## Task item:
Can you reproduce the data from the line containing "287292222, 287301833, 285102216" through the line containing "Which has a higher value, 0.83 or 0.65?", swapping "pie" for "donut" and changing nothing else? Return only those lines.
========================================
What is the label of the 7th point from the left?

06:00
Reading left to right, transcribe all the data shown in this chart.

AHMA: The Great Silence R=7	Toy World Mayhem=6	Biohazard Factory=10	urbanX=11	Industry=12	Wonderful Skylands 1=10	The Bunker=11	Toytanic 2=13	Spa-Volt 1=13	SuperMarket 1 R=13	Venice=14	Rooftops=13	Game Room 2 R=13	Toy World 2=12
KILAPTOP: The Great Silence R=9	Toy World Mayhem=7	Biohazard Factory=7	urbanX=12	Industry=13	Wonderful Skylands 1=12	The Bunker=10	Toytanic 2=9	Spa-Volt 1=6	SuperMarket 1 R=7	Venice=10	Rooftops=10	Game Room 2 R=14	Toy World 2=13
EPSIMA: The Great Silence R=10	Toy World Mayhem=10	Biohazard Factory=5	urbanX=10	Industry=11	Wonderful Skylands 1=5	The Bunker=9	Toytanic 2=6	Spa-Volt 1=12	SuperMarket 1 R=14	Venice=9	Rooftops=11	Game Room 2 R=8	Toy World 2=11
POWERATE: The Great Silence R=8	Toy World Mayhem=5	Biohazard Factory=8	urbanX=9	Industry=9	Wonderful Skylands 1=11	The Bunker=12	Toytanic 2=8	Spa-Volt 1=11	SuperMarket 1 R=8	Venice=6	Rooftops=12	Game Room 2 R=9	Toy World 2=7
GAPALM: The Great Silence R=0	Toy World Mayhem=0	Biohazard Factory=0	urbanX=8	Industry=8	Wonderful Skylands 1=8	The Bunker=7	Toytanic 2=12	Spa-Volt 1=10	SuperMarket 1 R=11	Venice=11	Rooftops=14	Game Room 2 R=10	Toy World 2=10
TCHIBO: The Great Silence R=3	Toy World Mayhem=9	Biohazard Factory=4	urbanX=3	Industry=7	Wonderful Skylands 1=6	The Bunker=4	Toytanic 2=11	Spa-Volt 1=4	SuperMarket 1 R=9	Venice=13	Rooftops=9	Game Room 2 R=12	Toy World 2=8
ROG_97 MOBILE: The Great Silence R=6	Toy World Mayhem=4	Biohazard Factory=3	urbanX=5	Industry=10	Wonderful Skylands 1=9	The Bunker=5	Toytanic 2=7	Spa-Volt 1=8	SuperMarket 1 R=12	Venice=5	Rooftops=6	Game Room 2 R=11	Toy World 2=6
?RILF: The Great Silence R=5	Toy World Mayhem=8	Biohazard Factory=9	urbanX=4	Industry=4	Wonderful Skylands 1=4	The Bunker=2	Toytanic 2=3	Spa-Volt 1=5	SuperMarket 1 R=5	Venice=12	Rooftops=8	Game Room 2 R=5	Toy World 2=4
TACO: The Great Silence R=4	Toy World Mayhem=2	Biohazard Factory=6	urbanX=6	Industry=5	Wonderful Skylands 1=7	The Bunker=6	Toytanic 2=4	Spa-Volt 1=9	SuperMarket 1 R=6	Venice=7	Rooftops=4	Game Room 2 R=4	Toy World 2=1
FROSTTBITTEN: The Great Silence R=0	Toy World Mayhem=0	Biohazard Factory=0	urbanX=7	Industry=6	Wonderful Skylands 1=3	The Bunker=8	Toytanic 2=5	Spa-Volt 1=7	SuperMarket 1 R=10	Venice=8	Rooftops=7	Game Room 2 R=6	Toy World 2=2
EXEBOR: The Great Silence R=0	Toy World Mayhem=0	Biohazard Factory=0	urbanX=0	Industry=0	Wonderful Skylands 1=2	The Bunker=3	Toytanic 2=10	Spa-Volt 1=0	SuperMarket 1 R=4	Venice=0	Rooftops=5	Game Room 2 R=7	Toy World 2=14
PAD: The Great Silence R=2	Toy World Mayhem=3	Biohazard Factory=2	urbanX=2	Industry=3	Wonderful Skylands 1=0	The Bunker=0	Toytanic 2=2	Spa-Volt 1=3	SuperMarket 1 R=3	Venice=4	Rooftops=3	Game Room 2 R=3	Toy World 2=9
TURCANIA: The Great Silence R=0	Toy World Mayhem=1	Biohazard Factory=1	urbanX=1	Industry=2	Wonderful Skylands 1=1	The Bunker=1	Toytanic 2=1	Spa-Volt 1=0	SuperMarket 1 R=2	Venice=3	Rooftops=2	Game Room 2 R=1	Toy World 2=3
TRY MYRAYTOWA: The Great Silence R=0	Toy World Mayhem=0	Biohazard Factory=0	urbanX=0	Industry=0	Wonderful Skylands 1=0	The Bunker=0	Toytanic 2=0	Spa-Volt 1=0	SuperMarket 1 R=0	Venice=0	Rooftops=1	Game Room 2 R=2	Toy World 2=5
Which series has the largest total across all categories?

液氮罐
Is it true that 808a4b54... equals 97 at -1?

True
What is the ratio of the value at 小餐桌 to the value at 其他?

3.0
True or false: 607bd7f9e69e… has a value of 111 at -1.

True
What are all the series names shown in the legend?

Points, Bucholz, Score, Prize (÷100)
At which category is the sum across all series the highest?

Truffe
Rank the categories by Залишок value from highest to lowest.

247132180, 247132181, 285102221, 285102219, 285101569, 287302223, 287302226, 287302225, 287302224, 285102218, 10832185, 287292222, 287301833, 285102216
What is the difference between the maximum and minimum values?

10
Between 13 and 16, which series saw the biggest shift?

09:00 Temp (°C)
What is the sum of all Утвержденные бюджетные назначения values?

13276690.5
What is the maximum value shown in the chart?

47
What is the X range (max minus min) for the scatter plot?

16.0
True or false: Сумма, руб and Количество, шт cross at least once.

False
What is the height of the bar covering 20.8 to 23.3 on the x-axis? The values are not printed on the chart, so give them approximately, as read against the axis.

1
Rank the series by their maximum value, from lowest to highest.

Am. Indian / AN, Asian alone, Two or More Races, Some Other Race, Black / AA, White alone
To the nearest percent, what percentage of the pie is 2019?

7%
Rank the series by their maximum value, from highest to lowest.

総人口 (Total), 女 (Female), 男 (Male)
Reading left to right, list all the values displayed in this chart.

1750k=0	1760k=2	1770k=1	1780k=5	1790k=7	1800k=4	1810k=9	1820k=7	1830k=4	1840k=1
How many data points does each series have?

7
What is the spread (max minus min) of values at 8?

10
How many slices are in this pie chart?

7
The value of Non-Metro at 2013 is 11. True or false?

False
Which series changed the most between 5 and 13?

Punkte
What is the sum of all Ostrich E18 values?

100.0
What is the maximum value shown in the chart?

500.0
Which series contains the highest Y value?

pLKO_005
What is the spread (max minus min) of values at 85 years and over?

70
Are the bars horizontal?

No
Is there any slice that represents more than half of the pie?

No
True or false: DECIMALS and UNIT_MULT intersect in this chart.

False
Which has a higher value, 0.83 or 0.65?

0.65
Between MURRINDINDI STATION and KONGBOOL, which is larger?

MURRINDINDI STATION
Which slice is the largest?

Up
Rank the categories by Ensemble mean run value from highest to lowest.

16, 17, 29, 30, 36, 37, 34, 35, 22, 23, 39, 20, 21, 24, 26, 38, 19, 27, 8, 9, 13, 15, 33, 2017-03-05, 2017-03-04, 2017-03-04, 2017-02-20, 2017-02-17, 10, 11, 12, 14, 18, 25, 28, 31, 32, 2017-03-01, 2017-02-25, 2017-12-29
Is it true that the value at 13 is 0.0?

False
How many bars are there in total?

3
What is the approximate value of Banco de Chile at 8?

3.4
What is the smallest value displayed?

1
========================================
## Response:
247132180, 247132181, 285102221, 285102219, 285101569, 287302223, 287302226, 287302225, 287302224, 285102218, 10832185, 287292222, 287301833, 285102216
What is the difference between the maximum and minimum values?

10
Between 13 and 16, which series saw the biggest shift?

09:00 Temp (°C)
What is the sum of all Утвержденные бюджетные назначения values?

13276690.5
What is the maximum value shown in the chart?

47
What is the X range (max minus min) for the scatter plot?

16.0
True or false: Сумма, руб and Количество, шт cross at least once.

False
What is the height of the bar covering 20.8 to 23.3 on the x-axis? The values are not printed on the chart, so give them approximately, as read against the axis.

1
Rank the series by their maximum value, from lowest to highest.

Am. Indian / AN, Asian alone, Two or More Races, Some Other Race, Black / AA, White alone
To the nearest percent, what percentage of the donut is 2019?

7%
Rank the series by their maximum value, from highest to lowest.

総人口 (Total), 女 (Female), 男 (Male)
Reading left to right, list all the values displayed in this chart.

1750k=0	1760k=2	1770k=1	1780k=5	1790k=7	1800k=4	1810k=9	1820k=7	1830k=4	1840k=1
How many data points does each series have?

7
What is the spread (max minus min) of values at 8?

10
How many slices are in this donut chart?

7
The value of Non-Metro at 2013 is 11. True or false?

False
Which series changed the most between 5 and 13?

Punkte
What is the sum of all Ostrich E18 values?

100.0
What is the maximum value shown in the chart?

500.0
Which series contains the highest Y value?

pLKO_005
What is the spread (max minus min) of values at 85 years and over?

70
Are the bars horizontal?

No
Is there any slice that represents more than half of the donut?

No
True or false: DECIMALS and UNIT_MULT intersect in this chart.

False
Which has a higher value, 0.83 or 0.65?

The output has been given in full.